"Of course not. But it will be, next time; that is, if you do not die of pneumonia after taking this drive with your coat wide open. Appreciation will grow on you. What do you think of that girl in gray, in the limousine? Pretty? I used to go to school with her, Michael; dancing school."

The Slavic brown eyes became humorous.

"Fact," Adriance met the incredulity. "And now she doesn't recognize me; and neither of us cares."

The uplifted hand of another traffic officer halted the long lines of vehicles. Three deep from the curb on either side, so that the street was solidly filled, automobiles, carriages, green and yellow busses and ornate delivery-cars stopped in a close, orderly mass. Adriance's truck was next to the sidewalk, in obedience to the rule for slow-moving vehicles. As his laughing voice answered Mike, his tone raised to carry across the roar of sound about them, a woman who had emerged from one of the shops stopped abruptly. Her glance quested along the rows, to rest upon Adriance with eager attention. A moment later, the man started at the sound of his own name, spoken beside him.

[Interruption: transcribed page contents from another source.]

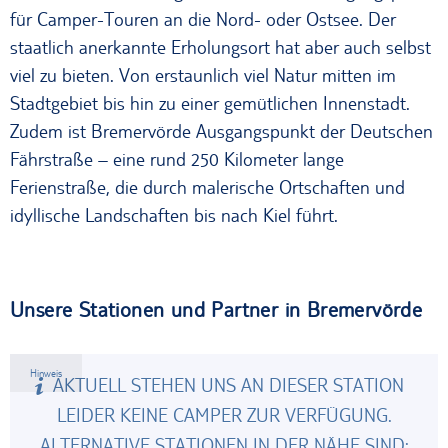
für Camper-Touren an die Nord- oder Ostsee. Der
staatlich anerkannte Erholungsort hat aber auch selbst
viel zu bieten. Von erstaunlich viel Natur mitten im
Stadtgebiet bis hin zu einer gemütlichen Innenstadt.
Zudem ist Bremervörde Ausgangspunkt der Deutschen
Fährstraße – eine rund 250 Kilometer lange
Ferienstraße, die durch malerische Ortschaften und
idyllische Landschaften bis nach Kiel führt.
Unsere Stationen und Partner in Bremervörde
Hinweis
AKTUELL STEHEN UNS AN DIESER STATION
LEIDER KEINE CAMPER ZUR VERFÜGUNG.
ALTERNATIVE STATIONEN IN DER NÄHE SIND:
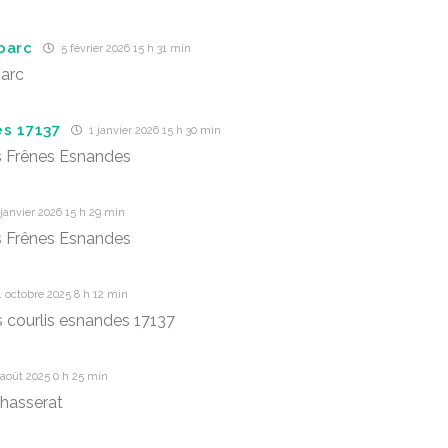
parc
5 février 2026 15 h 31 min
arc
s 17137
1 janvier 2026 15 h 30 min
s Frênes Esnandes
janvier 2026 15 h 29 min
s Frênes Esnandes
 octobre 2025 8 h 12 min
s courlis esnandes 17137
août 2025 0 h 25 min
hasserat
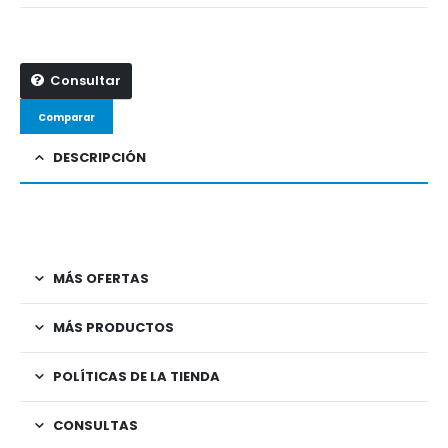
Consultar
Comparar
DESCRIPCIÓN
MÁS OFERTAS
MÁS PRODUCTOS
POLÍTICAS DE LA TIENDA
CONSULTAS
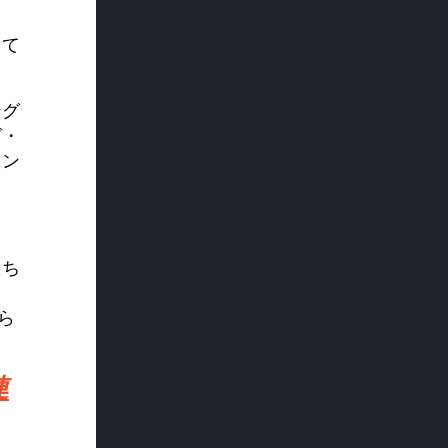
して
ング
グ・
ニン
。
たち
、
ら
連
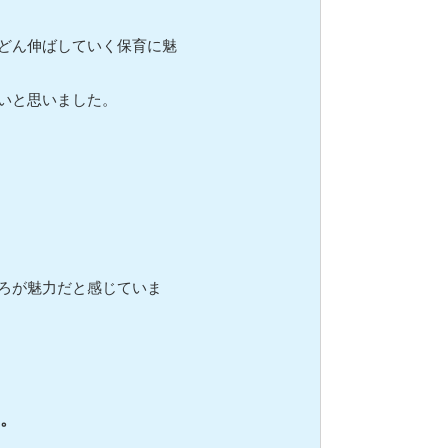
どん伸ばしていく保育に魅
いと思いました。
ろが魅力だと感じていま
。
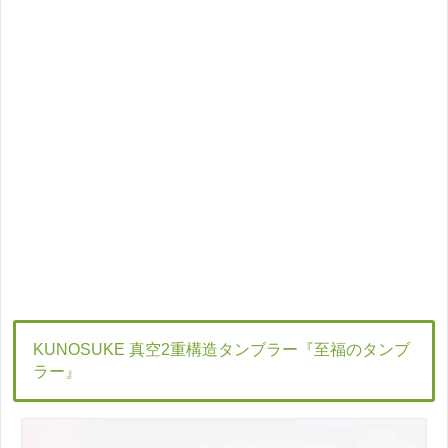
KUNOSUKE 真空2重構造タンブラー『至福のタンブ
ラー』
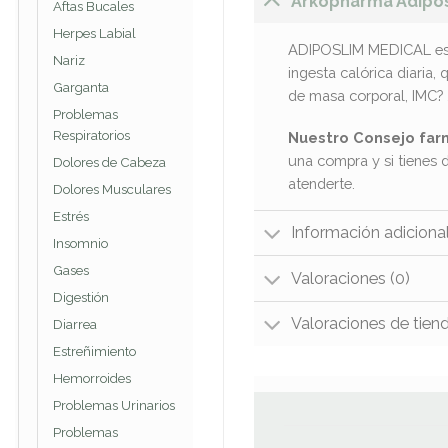
Arkopharma Adipos
Aftas Bucales
Herpes Labial
ADIPOSLIM MEDICAL es e
Nariz
ingesta calórica diaria,
Garganta
de masa corporal, IMC? 
Problemas
Respiratorios
Nuestro Consejo far
una compra y si tienes 
Dolores de Cabeza
atenderte.
Dolores Musculares
Estrés
Información adiciona
Insomnio
Gases
Valoraciones (0)
Digestión
Valoraciones de tien
Diarrea
Estreñimiento
Hemorroides
Problemas Urinarios
Problemas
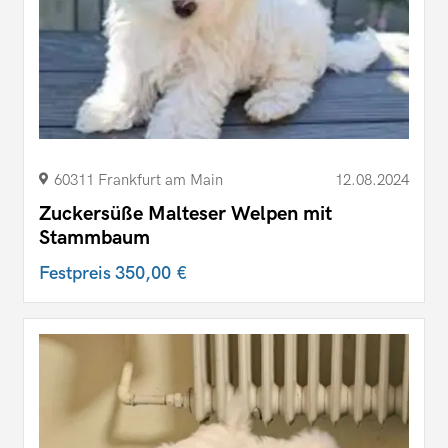
60311 Frankfurt am Main
12.08.2024
Zuckersüße Malteser Welpen mit
Stammbaum
Festpreis
350,00 €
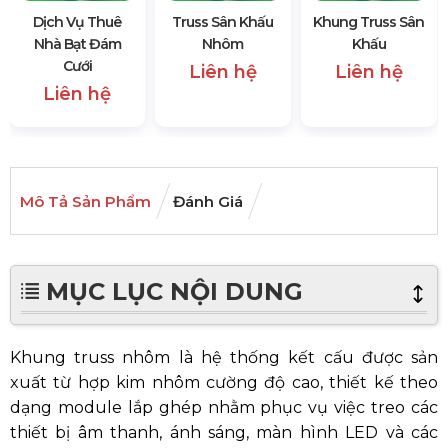
Dịch Vụ Thuê
Truss Sân Khấu
Khung Truss Sân
Nhà Bạt Đám
Nhôm
Khấu
Cưới
Liên hệ
Liên hệ
Liên hệ
Mô Tả Sản Phẩm
Đánh Giá
MỤC LỤC NỘI DUNG
Khung truss nhôm là hệ thống kết cấu được sản
xuất từ hợp kim nhôm cường độ cao, thiết kế theo
dạng module lắp ghép nhằm phục vụ việc treo các
thiết bị âm thanh, ánh sáng, màn hình LED và các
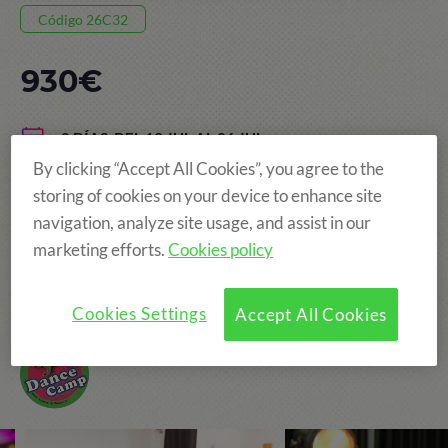
Código 26C32
930€
8 DÍAS, DEL 19 JUL AL 26 JUL
By clicking “Accept All Cookies”, you agree to the
POBLET
storing of cookies on your device to enhance site
EDAD: DE 8 A 15 AÑOS
navigation, analyze site usage, and assist in our
marketing efforts.
Cookies policy
Campamento de inglés + danza
Cookies Settings
Accept All Cookies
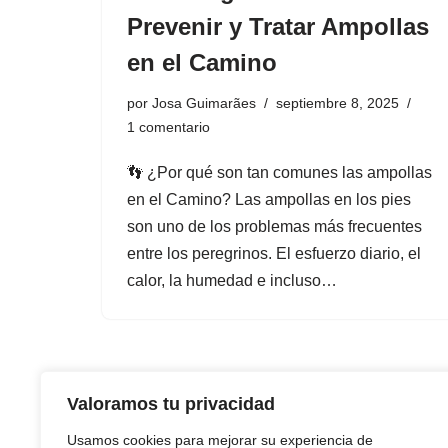
Prevenir y Tratar Ampollas
en el Camino
por
Josa Guimarães
septiembre 8, 2025
1 comentario
👣 ¿Por qué son tan comunes las ampollas
en el Camino? Las ampollas en los pies
son uno de los problemas más frecuentes
entre los peregrinos. El esfuerzo diario, el
calor, la humedad e incluso…
Valoramos tu privacidad
Usamos cookies para mejorar su experiencia de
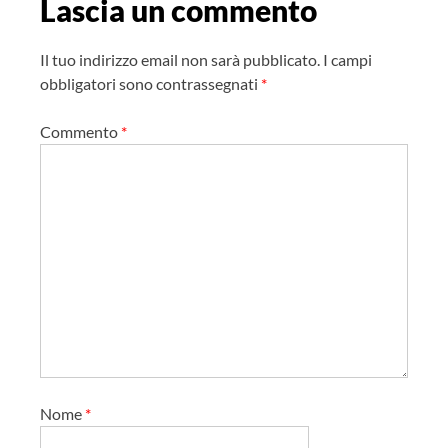
Lascia un commento
a
z
Il tuo indirizzo email non sarà pubblicato.
I campi
i
obbligatori sono contrassegnati
*
o
Commento
*
n
e
a
r
t
i
c
o
l
o
Nome
*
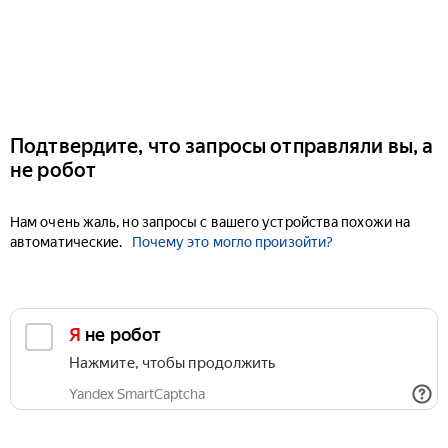
Подтвердите, что запросы отправляли вы, а
не робот
Нам очень жаль, но запросы с вашего устройства похожи на
автоматические.
Почему это могло произойти?
Я не робот
Нажмите, чтобы продолжить
Yandex SmartCaptcha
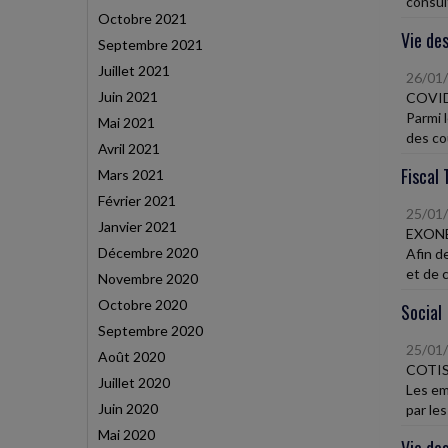
consult
Octobre 2021
Vie des
Septembre 2021
Juillet 2021
26/01
Juin 2021
COVID
Parmi 
Mai 2021
des coû
Avril 2021
Fiscal 
Mars 2021
Février 2021
25/01
Janvier 2021
EXONÉ
Décembre 2020
Afin d
et de c
Novembre 2020
Octobre 2020
Social
Septembre 2020
25/01
Août 2020
COTIS
Juillet 2020
Les em
Juin 2020
par les
Mai 2020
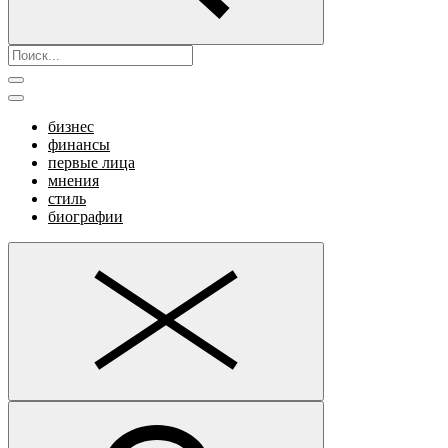
бизнес
финансы
первые лица
мнения
стиль
биографии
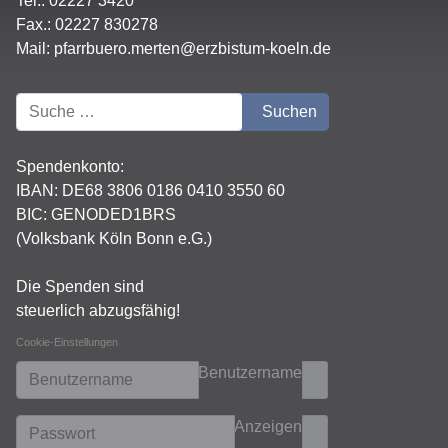
Tel.: 02227 3420
Fax.: 02227 830278
Mail:
pfarrbuero.merten@erzbistum-koeln.de
Suchen
Suchen
Spendenkonto:
IBAN:
DE68 3806 0186 0410 3550 60
BIC: GENODED1BRS
(Volksbank Köln Bonn e.G.)
Die Spenden sind
steuerlich abzugsfähig!
Cookie-Einstellungen
Benutzername
Anzeigen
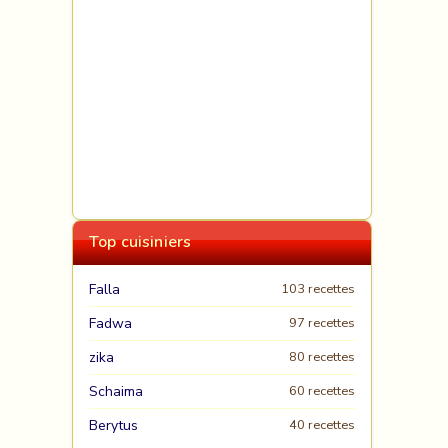
Top cuisiniers
Falla
103 recettes
Fadwa
97 recettes
zika
80 recettes
Schaima
60 recettes
Berytus
40 recettes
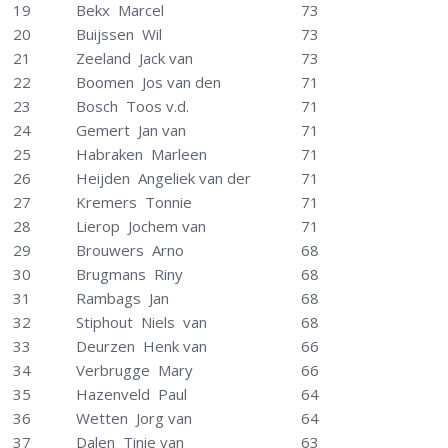
19
Bekx Marcel
73
20
Buijssen Wil
73
21
Zeeland Jack van
73
22
Boomen Jos van den
71
23
Bosch Toos v.d.
71
24
Gemert Jan van
71
25
Habraken Marleen
71
26
Heijden Angeliek van der
71
27
Kremers Tonnie
71
28
Lierop Jochem van
71
29
Brouwers Arno
68
30
Brugmans Riny
68
31
Rambags Jan
68
32
Stiphout Niels van
68
33
Deurzen Henk van
66
34
Verbrugge Mary
66
35
Hazenveld Paul
64
36
Wetten Jorg van
64
37
Dalen Tinie van
63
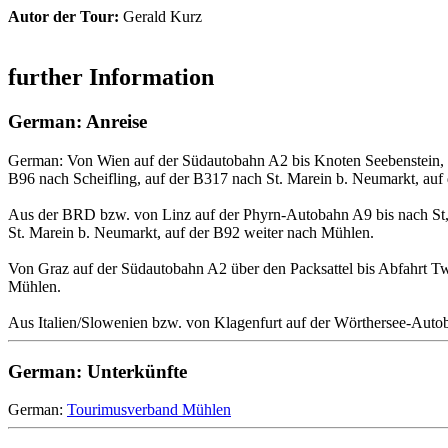
Autor der Tour:
Gerald Kurz
further Information
German: Anreise
German: Von Wien auf der Südautobahn A2 bis Knoten Seebenstein, de
B96 nach Scheifling, auf der B317 nach St. Marein b. Neumarkt, auf
Aus der BRD bzw. von Linz auf der Phyrn-Autobahn A9 bis nach St, M
St. Marein b. Neumarkt, auf der B92 weiter nach Mühlen.
Von Graz auf der Südautobahn A2 über den Packsattel bis Abfahrt Tw
Mühlen.
Aus Italien/Slowenien bzw. von Klagenfurt auf der Wörthersee-Auto
German: Unterkünfte
German:
Tourimusverband Mühlen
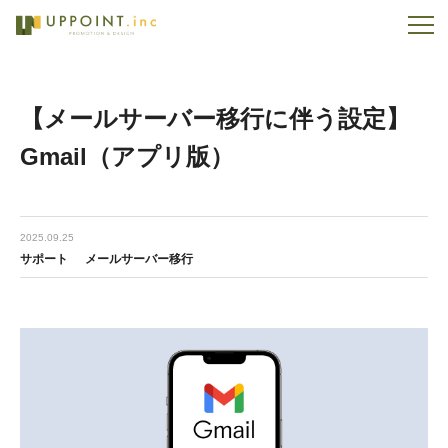
【メールサーバー移行に伴う設定】
Gmail（アプリ版）
2025.09.25
サポート
メールサーバー移行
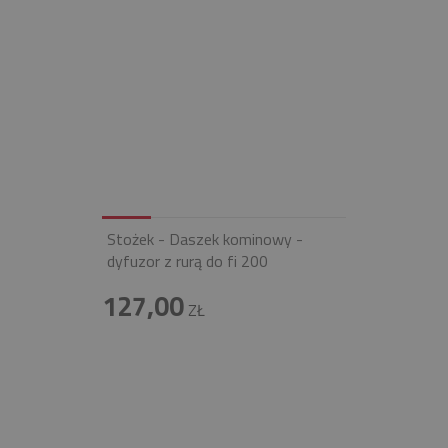
Stożek - Daszek kominowy -
dyfuzor z rurą do fi 200
127,00
ZŁ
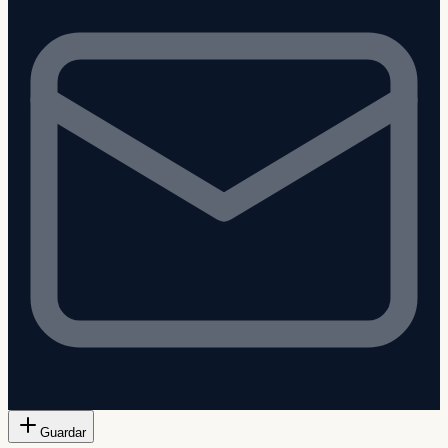
Guardar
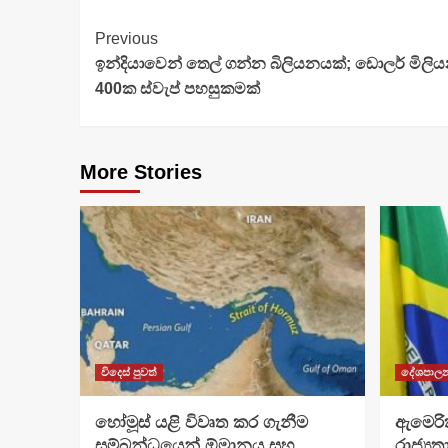
Continue
Previous
ඉන්දියාවෙන් තෙල් ගන්න බිලියනයක්; ඩොලර් මිල
Reading
400ක ස්වැප් පහසුකමක්
More Stories
විදෙස් පුවත්
දේශපාල
හෝමූස් යළි විවෘත කර ගැනීම
ඇමෙරික
සම්බන්ධයෙන් ඕමානය සහ
රාජ්‍යතා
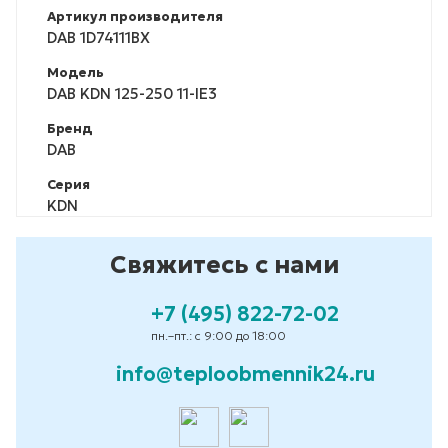
Артикул производителя
DAB 1D74111BX
Модель
DAB KDN 125-250 11-IE3
Бренд
DAB
Серия
KDN
Свяжитесь с нами
+7 (495) 822-72-02
пн.–пт.: с 9:00 до 18:00
info@teploobmennik24.ru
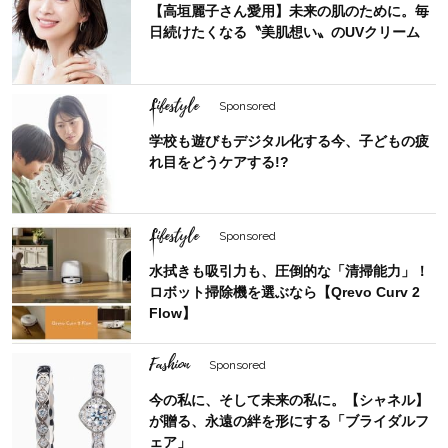
【高垣麗子さん愛用】未来の肌のために。毎
日続けたくなる〝美肌想い〟のUVクリーム
Lifestyle
Sponsored
学校も遊びもデジタル化する今、子どもの疲
れ目をどうケアする!?
Lifestyle
Sponsored
水拭きも吸引力も、圧倒的な「清掃能力」！
ロボット掃除機を選ぶなら【Qrevo Curv 2
Flow】
Fashion
Sponsored
今の私に、そして未来の私に。【シャネル】
が贈る、永遠の絆を形にする「ブライダルフ
ェア」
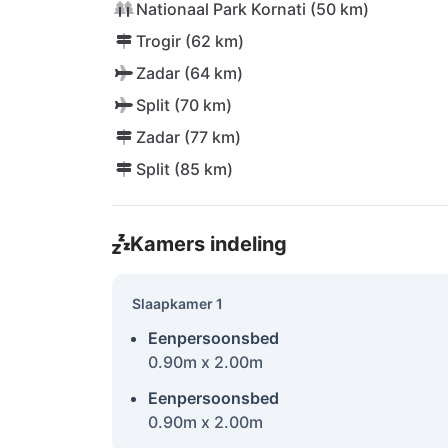
Nationaal Park Kornati (50 km)
Trogir (62 km)
Zadar (64 km)
Split (70 km)
Zadar (77 km)
Split (85 km)
Kamers indeling
Slaapkamer 1
Eenpersoonsbed
0.90m x 2.00m
Eenpersoonsbed
0.90m x 2.00m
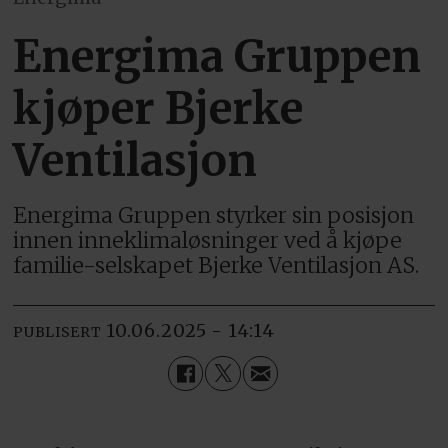
Energima Gruppen
kjøper Bjerke
Ventilasjon
Energima Gruppen styrker sin posisjon
innen inneklimaløsninger ved å kjøpe
familie-selskapet Bjerke Ventilasjon AS.
10.06.2025 - 14:14
PUBLISERT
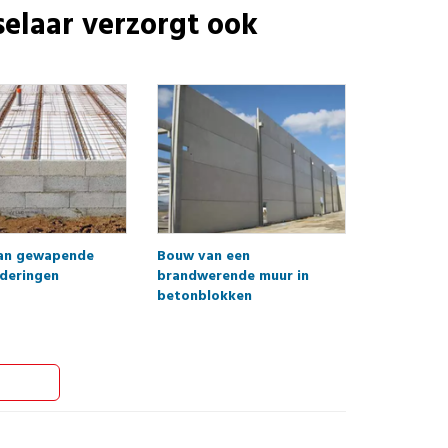
elaar
verzorgt ook
van gewapende
Bouw van een
deringen
brandwerende muur in
betonblokken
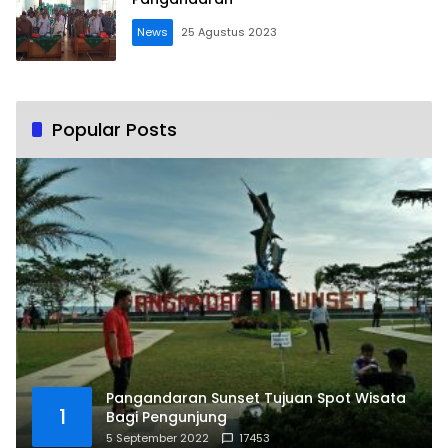
News
25 Agustus 2023
Popular Posts
Pangandaran Sunset Tujuan Spot Wisata
1
Bagi Pengunjung
5 September 2022
17453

"How do you do, Tony. And aren't you—rather out of place?"

Momentarily dumb, he looked down into the large, cool eyes of Lucille Masterson. She did not smile, but faced his regard with a composure that made his embarrassment a fault. Against the white fur of her stole was fastened a knot of pink-and-white sweet peas; beside them her face showed as softly tinted, and artificially posed, as the flowers. Beside the wheel of the huge truck, she appeared smaller and more fragile than Adriance remembered her. Without the slightest cause he felt himself a culprit surprised by her. He had all the sensations of a deserter confronted with the heartlessly abandoned.

"Aren't you going to speak to me?" she queried, when he remained voiceless. "I have missed you, Tony."

He hastily aroused himself.

"Of course! I mean—you are very kind. I—we have been out of town."

Feeling the utter idiocy into which he was stumbling, he checked himself. The current of traffic was flowing on once more, leaving his machine stranded against the curb; made fast, as it were, by the white-gloved hand Mrs. Masterson had laid upon the wheel.